[Entries supplied]:
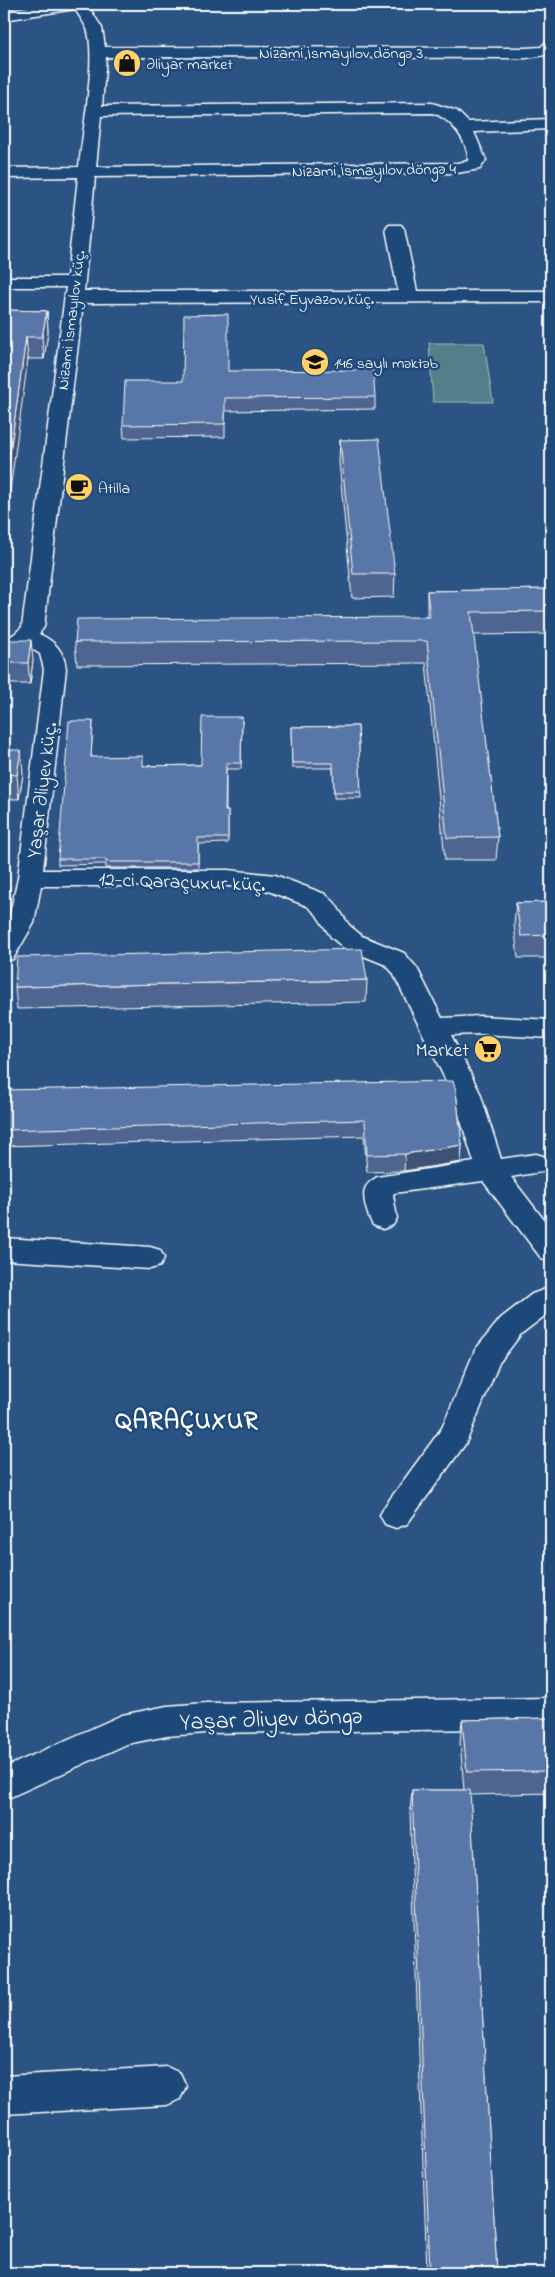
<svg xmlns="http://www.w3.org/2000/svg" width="555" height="2277" viewBox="0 0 555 2277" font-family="'Indie Flower',sans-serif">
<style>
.green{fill:#527f88;stroke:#a8bfc4}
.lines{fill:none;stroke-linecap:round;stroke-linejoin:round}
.minor-casing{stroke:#fff;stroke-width:3}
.minor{fill:#1f4a7a;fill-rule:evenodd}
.wall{fill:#4d6590;stroke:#fff}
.shaded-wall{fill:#3e5375;stroke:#fff}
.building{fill:#5976a7;stroke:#fff}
.labels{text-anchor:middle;stroke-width:5;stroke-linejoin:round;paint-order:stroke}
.far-street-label{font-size:16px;fill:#fff;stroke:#1f4a7a}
.far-poi-label{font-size:16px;fill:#fff;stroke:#1f4a7a;text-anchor:start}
.street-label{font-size:20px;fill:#fff;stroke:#1f4a7a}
.poi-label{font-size:20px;fill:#fff;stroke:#1f4a7a;text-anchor:end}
.near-street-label{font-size:24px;fill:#fff;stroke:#1f4a7a}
.district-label{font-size:25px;font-weight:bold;letter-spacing:1px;fill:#fff;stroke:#1f4a7a}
</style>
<rect width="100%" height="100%" fill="#2b5383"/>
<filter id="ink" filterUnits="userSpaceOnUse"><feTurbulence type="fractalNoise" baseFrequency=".02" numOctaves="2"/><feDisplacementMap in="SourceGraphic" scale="10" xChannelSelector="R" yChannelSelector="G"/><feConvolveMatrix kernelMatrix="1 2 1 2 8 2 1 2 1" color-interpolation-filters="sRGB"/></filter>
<g filter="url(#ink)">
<path class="green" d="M429 343H484L493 402H433Z"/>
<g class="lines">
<defs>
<g id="minor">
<path d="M50 4H87L102 28 105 47 526 48 541 47 545 43 551 41V54L526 58 106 57 102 106 432 103 457 111 468 122 551 119V129L474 132 486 160 480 169 457 173 95 177 84 291H398L386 229 389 225H401L404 229 417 291H551V302L83 303 44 627 39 634C55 641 64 651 66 669L43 870H228L275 875 325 894 334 902 349 925 362 936 404 953 417 968 442 1018 481 1016 551 1020V1038L481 1034 451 1035 480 1093 501 1159 536 1154 546 1157 550 1164 546 1171 511 1177 551 1229V1261L541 1258 483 1181 394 1193 393 1195 397 1218 393 1225 383 1229 373 1225C368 1217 362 1198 365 1189 367 1183 373 1180 377 1177L474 1162 452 1093 393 973 386 965 344 948 331 937 316 914 307 906 263 889 228 886H41L34 923 13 959 4 961V932L8 923 18 878 44 669 40 654 26 645 4 652V638L13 635 22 627 66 287H4V277H67L78 177 4 178V168L79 167C82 135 97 56 87 29 84 22 79 16 75 9L4 20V10ZM432 113C451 118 469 142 468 161L457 163 96 167 101 116Z"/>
<path d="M4 1238 150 1247 160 1250 164 1258 160 1266 150 1269 4 1260Z"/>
<path d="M551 1287V1311L521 1334 499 1363 466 1443 407 1524 396 1528 385 1524 380 1515 385 1506 442 1428 475 1350 501 1318 532 1294Z"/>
<path d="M551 1698V1728L206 1733 167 1736 127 1744 4 1800V1768L122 1715 167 1706 206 1703Z"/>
<path d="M167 2067 180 2073 186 2086 180 2099 167 2105 4 2114V2076Z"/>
</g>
</defs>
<use href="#minor" class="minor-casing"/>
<use href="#minor" class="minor"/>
</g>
<g class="wall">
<path d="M4 310 47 311 48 332 44 359H28Z"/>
<path d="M228 371 375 397V409L225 411V437L124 438 123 425 183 381Z"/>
<path d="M340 440 395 574 394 597 352 598 339 462Z"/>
<path d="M551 589V634L473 635 498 837 496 860H445L426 663 77 665 75 642 427 617V591Z"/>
<path d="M4 640 33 660 30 684H4Z"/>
<path d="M242 717 241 769H226V811H228V843L198 844V868H106V864L58 865V859L93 721 91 757 143 766 201 765Z"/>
<path d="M358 726 361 798H334L333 768H292L291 727Z"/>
<path d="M4 750 23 774 19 799H4Z"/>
<path d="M4 867H7L9 891 6 920H4Z"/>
<path d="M551 902V958H518L514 925 516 903Z"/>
<path d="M367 980 366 1002 17 1009 15 987Z"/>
<path d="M456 1091 462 1145 461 1162 404 1171 367 1172 364 1136 4 1146V1097Z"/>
<path d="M551 1718V1793L470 1795 497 2273H427L410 1812 412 1790H464L460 1742 462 1720Z"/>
</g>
<g class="shaded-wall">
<path d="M47 311 48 332 44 359 42 337Z"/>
<path d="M26 337 28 359 4 534V496Z"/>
<path d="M31 640 33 660 30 684 28 663Z"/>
<path d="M21 750 23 774 19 799 17 775Z"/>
<path d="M7 867 9 891 6 920 4 893Z"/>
<path d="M462 1145 461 1162 404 1171 405 1154Z"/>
</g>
<g class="building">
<path d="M4 310 47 311 42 337H26L4 496Z"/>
<path d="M228 314V371L373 370 375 397 225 398V424L123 425 125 381H183L184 315Z"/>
<path d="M379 439 395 574H353L340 440Z"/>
<path d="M551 589V611L471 612 498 837 447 838 427 641 75 642 77 619 430 617 427 591Z"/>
<path d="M4 640H31L28 663H4Z"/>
<path d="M202 717H242L241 763H226L225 811H228V838H198V862H106V859H58L69 721H93L91 757 143 756V766L201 765Z"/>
<path d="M358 726 361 792H334L333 763H292L291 727Z"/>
<path d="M4 750H21L17 775 4 774Z"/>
<path d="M4 867H7L4 893Z"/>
<path d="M551 902V935L521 936 516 903Z"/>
<path d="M362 949 367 980 15 987 17 957Z"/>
<path d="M453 1081 456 1091 462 1145 405 1154 367 1155 365 1120 4 1130V1090Z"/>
<path d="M551 1718V1771L467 1772 462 1720Z"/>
<path d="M412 1790H470L497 2273H430Z"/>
</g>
</g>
<defs>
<symbol id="shop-disc" viewBox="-11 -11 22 22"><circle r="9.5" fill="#ffd166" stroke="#1f4a7a"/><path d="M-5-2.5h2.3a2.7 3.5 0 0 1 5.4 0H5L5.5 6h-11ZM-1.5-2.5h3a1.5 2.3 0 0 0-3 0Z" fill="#111"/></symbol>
<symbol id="school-disc" viewBox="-11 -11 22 22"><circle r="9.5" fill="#ffd166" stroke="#1f4a7a"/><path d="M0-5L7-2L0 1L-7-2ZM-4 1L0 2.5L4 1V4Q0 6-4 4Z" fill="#111"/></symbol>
<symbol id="cafe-disc" viewBox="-11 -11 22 22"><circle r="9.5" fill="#ffd166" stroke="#1f4a7a"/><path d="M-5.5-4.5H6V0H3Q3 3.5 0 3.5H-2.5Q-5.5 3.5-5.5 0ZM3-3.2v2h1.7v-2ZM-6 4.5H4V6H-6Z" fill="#111"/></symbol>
<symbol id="supermarket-disc" viewBox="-11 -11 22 22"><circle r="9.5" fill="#ffd166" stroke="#1f4a7a"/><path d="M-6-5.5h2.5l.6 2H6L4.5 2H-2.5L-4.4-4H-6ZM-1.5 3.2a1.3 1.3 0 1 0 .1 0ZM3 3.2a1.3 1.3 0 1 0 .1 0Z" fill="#111"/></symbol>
</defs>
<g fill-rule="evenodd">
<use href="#shop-disc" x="111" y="47" width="32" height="32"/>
<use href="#school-disc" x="299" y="346" width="32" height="32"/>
<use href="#cafe-disc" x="63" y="471" width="32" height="32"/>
<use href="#supermarket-disc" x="472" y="1033" width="32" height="32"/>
</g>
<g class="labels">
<g class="far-street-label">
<text x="341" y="58">Nizami İsmayılov döngə 3</text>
<text transform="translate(374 169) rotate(-1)" y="6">Nizami İsmayılov döngə 4</text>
<text x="312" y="304">Yusif Eyvazov küç.</text>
<text transform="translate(70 320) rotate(-83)" y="6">Nizami İsmayılov küç.</text>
</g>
<g class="far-poi-label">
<text x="146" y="69">Əliyar market</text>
<text x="334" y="368">146 saylı məktəb</text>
<text x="98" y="493">Atilla</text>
</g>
<g class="street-label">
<text transform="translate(41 790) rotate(-83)" y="7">Yaşar Əliyev küç.</text>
<text transform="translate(182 881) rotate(2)" y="7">12-ci Qaraçuxur küç.</text>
</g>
<g class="poi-label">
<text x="469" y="1056">Market</text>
</g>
<g class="near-street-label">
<text transform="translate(271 1718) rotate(-2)" y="8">Yaşar Əliyev döngə</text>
</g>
<g class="district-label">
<text x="187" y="1428">QARAÇUXUR</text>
</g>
</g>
<rect width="555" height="2277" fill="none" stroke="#1f4a7a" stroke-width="20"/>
<rect x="10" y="10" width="535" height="2257" fill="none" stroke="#fff" stroke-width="2" filter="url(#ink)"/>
</svg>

[Exercise objective]: In the entries above, find each line with "lines" and list it.

[Task response]:
.lines{fill:none;stroke-linecap:round;stroke-linejoin:round}
<g class="lines">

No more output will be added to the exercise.